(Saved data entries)
---

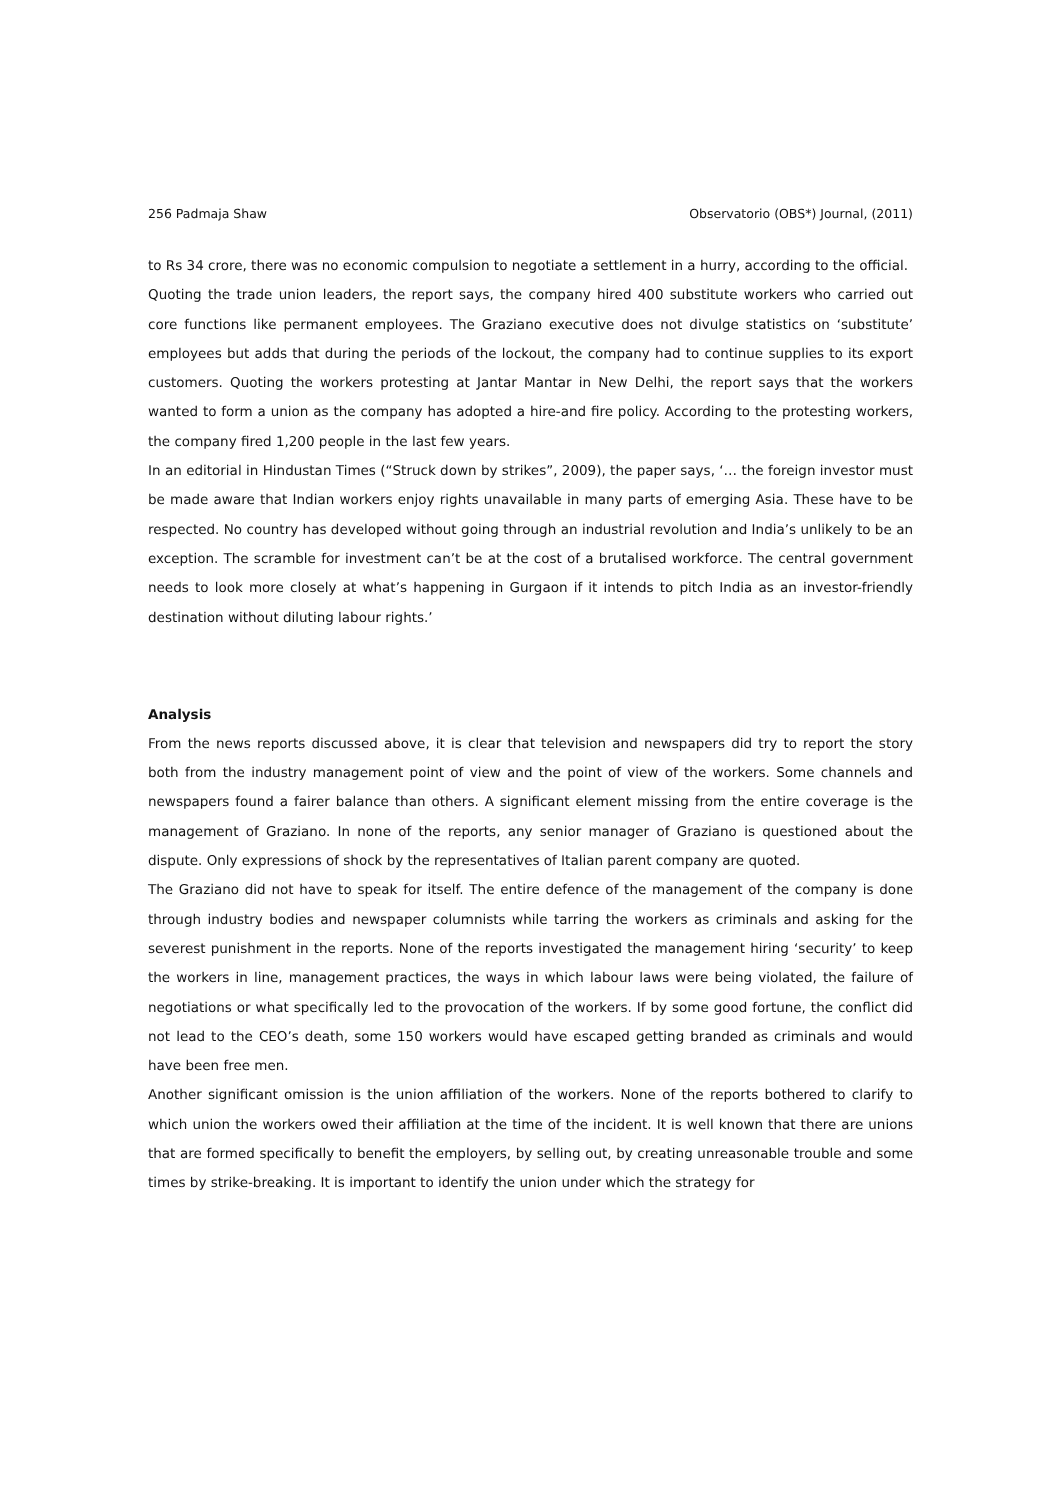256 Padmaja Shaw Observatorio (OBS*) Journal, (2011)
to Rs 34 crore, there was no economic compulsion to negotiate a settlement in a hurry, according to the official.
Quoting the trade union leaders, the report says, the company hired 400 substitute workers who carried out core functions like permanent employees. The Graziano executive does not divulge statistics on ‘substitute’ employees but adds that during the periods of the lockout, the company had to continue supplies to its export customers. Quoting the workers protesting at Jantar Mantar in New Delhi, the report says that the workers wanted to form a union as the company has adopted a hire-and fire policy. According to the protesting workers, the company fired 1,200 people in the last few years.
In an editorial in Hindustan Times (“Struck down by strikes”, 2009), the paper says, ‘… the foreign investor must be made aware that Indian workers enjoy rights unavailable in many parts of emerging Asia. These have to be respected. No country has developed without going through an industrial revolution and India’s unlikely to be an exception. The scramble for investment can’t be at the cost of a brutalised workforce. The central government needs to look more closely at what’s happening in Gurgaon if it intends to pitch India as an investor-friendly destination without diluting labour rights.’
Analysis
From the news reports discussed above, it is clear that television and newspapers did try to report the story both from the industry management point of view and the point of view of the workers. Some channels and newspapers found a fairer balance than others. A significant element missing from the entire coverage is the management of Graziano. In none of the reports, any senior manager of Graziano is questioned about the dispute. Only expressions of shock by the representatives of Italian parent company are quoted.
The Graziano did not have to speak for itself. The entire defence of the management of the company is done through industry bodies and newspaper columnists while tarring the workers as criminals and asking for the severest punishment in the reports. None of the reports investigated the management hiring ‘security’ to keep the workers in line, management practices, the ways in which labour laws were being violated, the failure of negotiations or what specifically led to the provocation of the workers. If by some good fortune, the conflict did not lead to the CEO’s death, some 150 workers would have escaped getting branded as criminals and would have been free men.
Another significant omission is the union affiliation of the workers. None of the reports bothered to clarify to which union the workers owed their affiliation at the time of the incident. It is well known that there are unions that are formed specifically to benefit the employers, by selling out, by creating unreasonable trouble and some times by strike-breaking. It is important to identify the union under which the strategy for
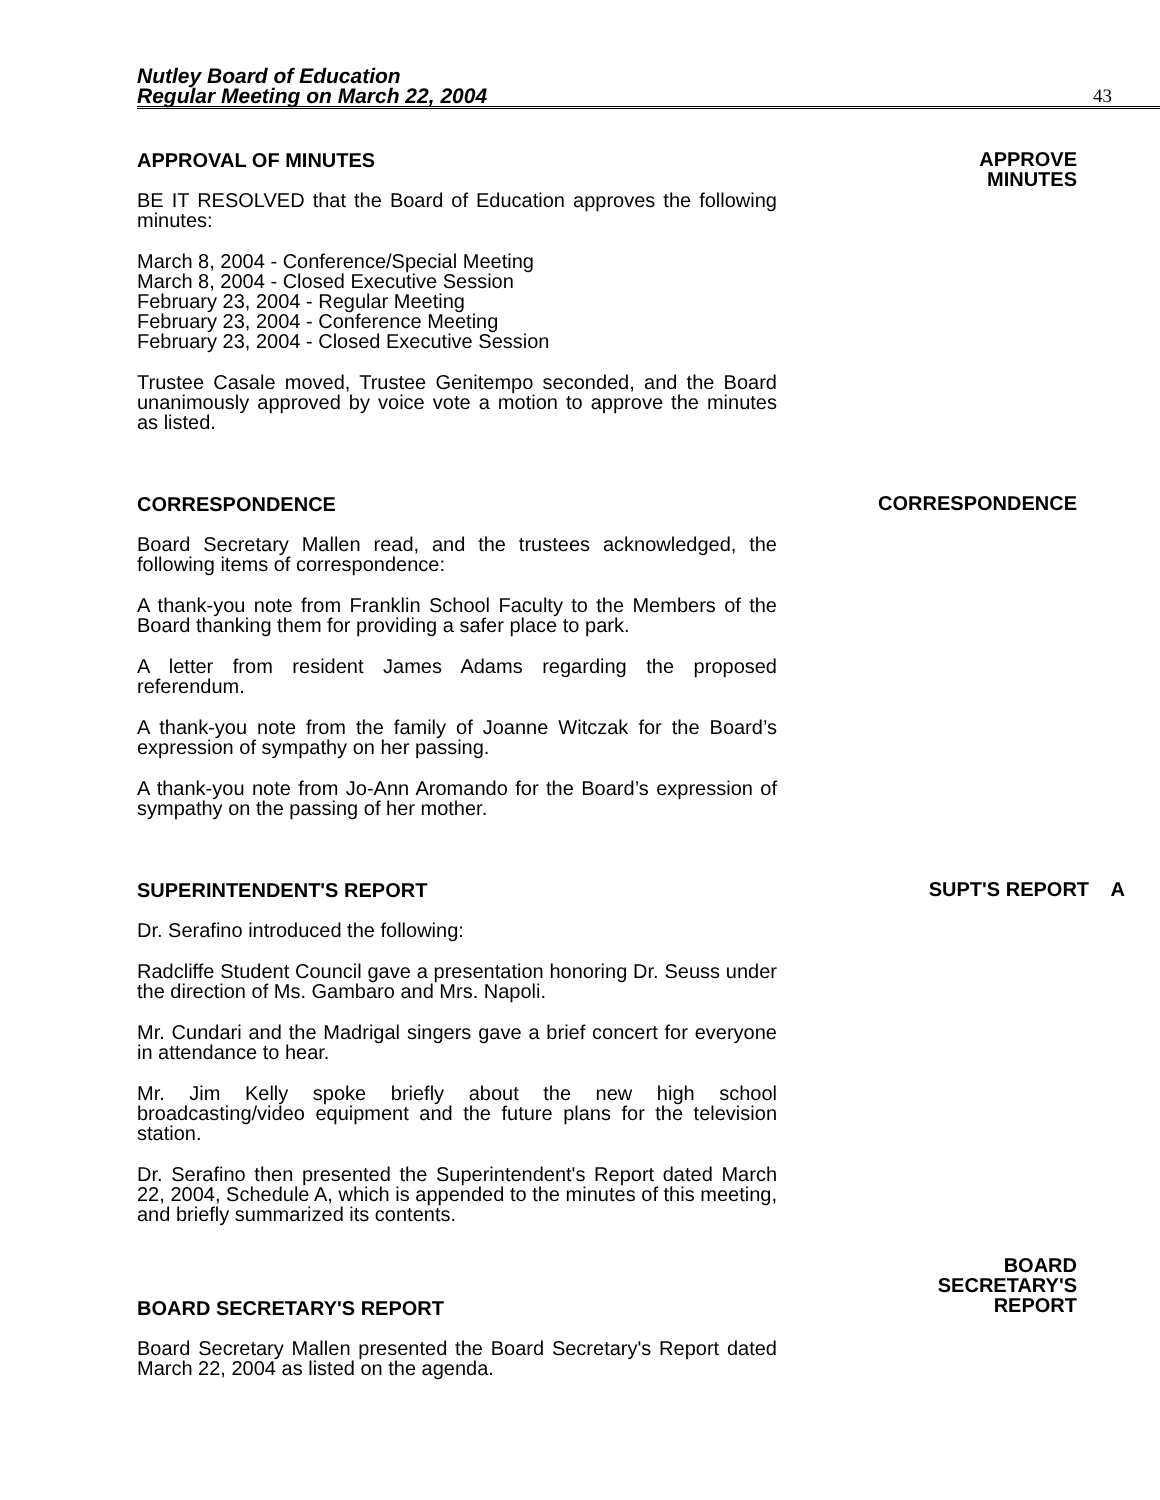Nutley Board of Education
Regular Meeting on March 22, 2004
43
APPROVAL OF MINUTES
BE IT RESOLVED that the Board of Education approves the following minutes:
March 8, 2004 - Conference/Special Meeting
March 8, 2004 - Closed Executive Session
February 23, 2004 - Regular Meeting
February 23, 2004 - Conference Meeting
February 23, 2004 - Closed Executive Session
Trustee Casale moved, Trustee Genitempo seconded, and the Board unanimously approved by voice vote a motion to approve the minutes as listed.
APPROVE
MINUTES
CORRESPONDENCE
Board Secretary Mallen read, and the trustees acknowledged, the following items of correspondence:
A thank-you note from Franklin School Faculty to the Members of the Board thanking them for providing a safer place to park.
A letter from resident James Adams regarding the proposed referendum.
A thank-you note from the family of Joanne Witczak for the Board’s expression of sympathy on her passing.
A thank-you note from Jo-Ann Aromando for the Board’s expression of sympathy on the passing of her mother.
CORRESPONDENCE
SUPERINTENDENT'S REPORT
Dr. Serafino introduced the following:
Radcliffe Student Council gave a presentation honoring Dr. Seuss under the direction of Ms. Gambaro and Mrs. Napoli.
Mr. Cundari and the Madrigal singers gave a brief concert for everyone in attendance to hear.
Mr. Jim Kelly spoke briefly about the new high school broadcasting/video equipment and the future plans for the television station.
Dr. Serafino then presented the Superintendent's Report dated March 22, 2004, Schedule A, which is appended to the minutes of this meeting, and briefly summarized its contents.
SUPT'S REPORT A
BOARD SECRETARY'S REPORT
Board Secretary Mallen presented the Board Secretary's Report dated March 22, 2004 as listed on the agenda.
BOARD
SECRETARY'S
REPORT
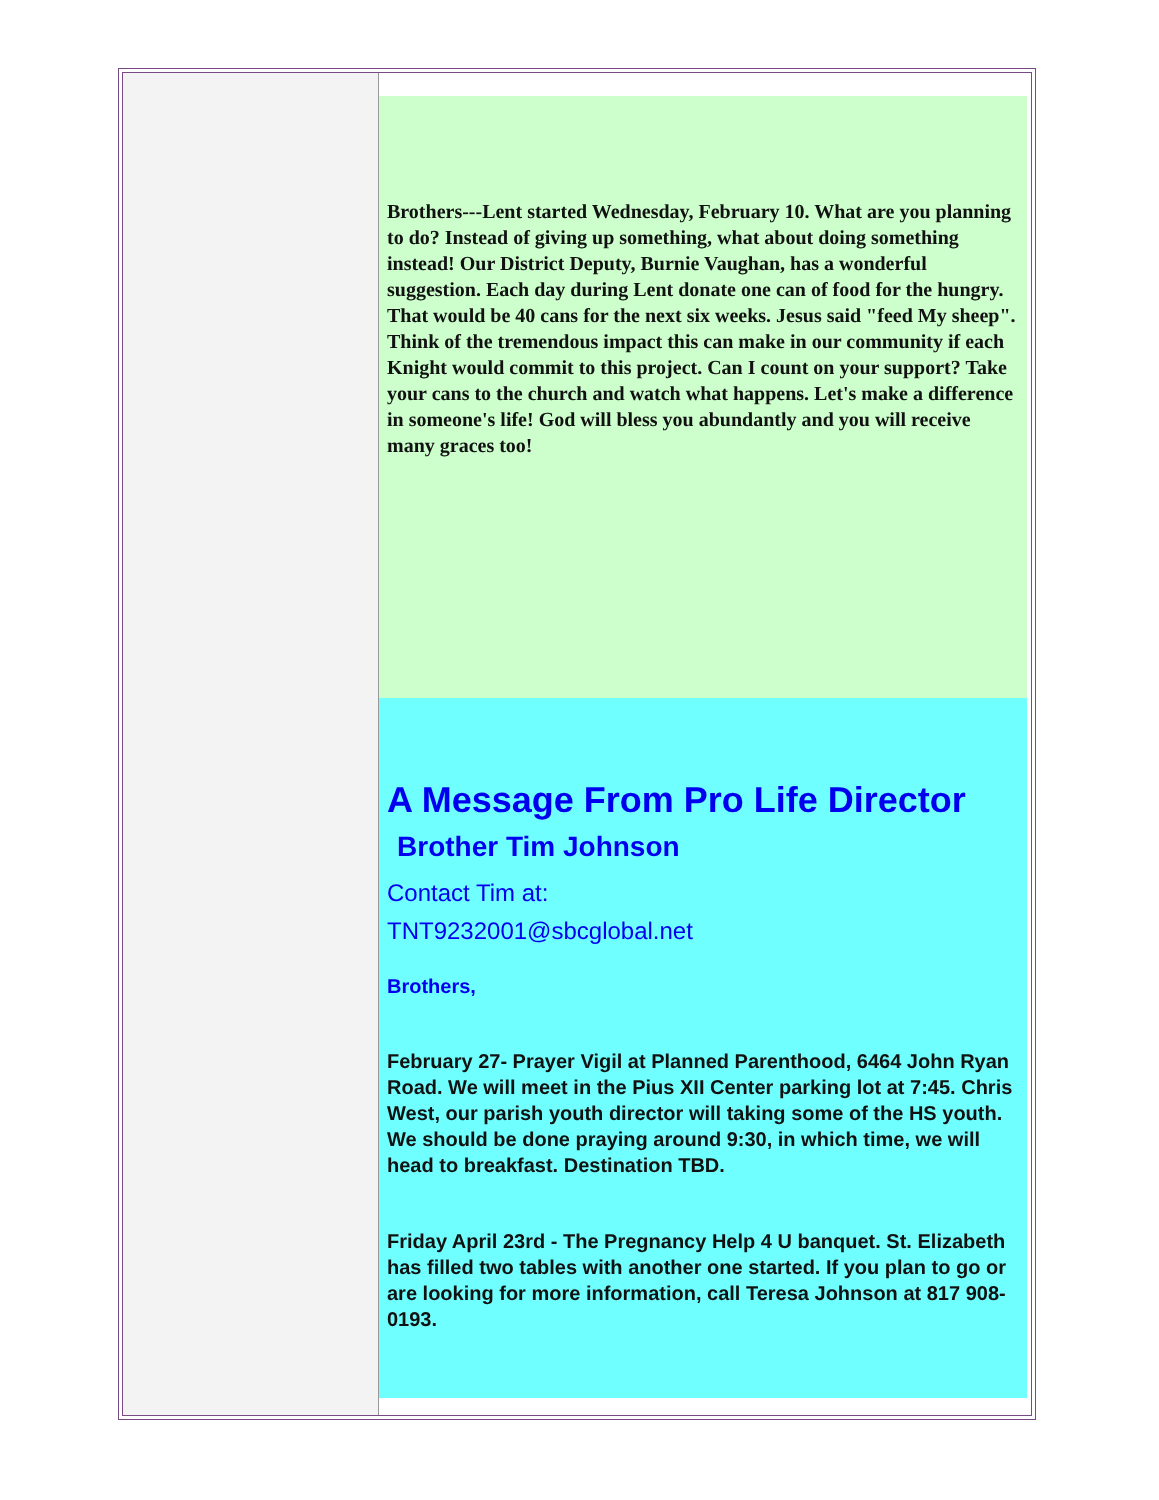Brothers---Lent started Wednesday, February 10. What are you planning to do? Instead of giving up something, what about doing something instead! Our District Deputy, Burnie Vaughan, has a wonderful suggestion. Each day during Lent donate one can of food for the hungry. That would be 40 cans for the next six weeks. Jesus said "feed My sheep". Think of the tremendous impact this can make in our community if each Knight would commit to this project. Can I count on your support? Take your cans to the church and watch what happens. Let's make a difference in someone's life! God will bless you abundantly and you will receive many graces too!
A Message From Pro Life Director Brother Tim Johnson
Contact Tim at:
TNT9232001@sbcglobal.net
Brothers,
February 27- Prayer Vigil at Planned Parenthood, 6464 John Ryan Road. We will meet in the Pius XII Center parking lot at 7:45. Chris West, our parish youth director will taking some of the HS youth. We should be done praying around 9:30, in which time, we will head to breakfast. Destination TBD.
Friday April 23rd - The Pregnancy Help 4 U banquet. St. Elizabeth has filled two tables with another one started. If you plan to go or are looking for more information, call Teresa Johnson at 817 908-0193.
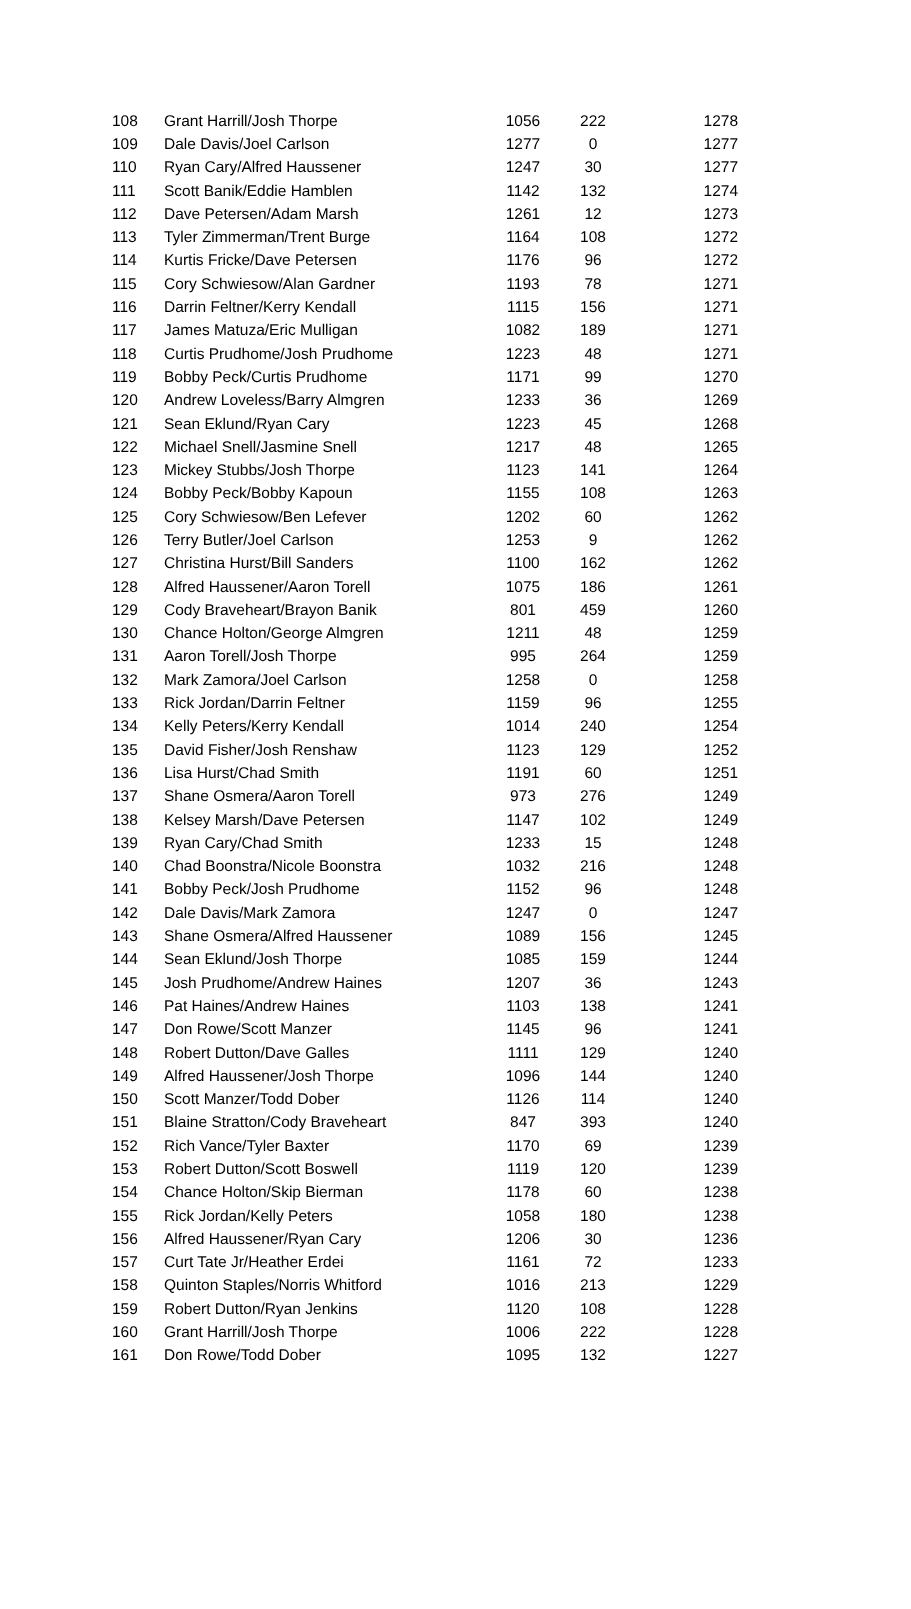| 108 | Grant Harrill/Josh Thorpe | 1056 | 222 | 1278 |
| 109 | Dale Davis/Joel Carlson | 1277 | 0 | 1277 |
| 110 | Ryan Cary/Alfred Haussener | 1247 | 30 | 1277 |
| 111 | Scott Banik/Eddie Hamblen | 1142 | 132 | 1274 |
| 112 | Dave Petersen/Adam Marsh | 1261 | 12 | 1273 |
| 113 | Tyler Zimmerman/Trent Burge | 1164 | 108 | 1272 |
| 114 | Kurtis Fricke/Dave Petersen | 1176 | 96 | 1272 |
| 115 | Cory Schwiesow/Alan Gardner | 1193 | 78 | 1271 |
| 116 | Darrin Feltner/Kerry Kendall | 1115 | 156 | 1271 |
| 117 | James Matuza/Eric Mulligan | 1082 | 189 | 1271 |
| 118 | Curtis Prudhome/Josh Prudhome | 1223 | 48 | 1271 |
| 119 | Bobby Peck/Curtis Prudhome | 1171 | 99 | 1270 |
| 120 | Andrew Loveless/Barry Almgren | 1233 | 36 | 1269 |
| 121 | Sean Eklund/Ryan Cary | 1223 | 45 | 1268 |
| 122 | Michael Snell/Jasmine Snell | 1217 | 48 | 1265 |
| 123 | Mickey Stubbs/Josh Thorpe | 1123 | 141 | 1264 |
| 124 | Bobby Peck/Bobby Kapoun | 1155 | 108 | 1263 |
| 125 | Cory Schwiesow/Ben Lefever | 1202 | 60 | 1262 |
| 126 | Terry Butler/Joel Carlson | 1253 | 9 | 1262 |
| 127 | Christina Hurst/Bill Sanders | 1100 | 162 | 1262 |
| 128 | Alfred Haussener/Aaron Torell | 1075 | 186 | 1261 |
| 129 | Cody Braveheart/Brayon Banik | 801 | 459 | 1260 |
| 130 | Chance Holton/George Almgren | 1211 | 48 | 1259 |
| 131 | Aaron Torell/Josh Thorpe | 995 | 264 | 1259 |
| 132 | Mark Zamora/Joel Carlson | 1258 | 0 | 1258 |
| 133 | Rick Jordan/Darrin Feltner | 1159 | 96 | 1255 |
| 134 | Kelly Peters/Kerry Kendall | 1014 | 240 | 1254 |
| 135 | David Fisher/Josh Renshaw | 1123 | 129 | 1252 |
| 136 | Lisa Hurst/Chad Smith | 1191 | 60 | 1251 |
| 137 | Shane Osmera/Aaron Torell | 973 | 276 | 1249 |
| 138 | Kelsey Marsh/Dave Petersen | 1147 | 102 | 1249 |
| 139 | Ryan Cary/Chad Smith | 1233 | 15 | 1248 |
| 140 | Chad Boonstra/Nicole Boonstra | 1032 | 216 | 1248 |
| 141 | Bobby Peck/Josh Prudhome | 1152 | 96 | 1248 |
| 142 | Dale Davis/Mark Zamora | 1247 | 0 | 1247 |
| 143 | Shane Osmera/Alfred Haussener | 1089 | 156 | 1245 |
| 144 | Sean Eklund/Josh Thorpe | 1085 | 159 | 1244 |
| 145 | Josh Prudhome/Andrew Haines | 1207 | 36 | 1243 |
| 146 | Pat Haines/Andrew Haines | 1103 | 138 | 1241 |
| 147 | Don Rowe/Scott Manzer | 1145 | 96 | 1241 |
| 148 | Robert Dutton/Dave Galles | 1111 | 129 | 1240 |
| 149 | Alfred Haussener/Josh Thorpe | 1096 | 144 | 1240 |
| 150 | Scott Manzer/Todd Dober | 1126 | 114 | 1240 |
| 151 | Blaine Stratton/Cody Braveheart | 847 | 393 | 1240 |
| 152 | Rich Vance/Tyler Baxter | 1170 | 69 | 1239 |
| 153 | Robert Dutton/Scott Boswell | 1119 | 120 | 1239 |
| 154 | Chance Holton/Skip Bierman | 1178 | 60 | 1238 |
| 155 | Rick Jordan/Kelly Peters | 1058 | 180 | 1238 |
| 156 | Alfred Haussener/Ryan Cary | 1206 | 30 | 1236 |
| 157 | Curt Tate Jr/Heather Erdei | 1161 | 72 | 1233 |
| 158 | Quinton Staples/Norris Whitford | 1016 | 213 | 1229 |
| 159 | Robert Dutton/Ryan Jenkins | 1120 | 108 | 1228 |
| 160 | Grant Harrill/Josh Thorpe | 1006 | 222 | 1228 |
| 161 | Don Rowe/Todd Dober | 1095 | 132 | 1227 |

---

WHAT IS REQUIRED =
From the entries above, copy out every line where the string "Haines" appears.

ANSWER SECTION =
| 145 | Josh Prudhome/Andrew Haines | 1207 | 36 | 1243 |
| 146 | Pat Haines/Andrew Haines | 1103 | 138 | 1241 |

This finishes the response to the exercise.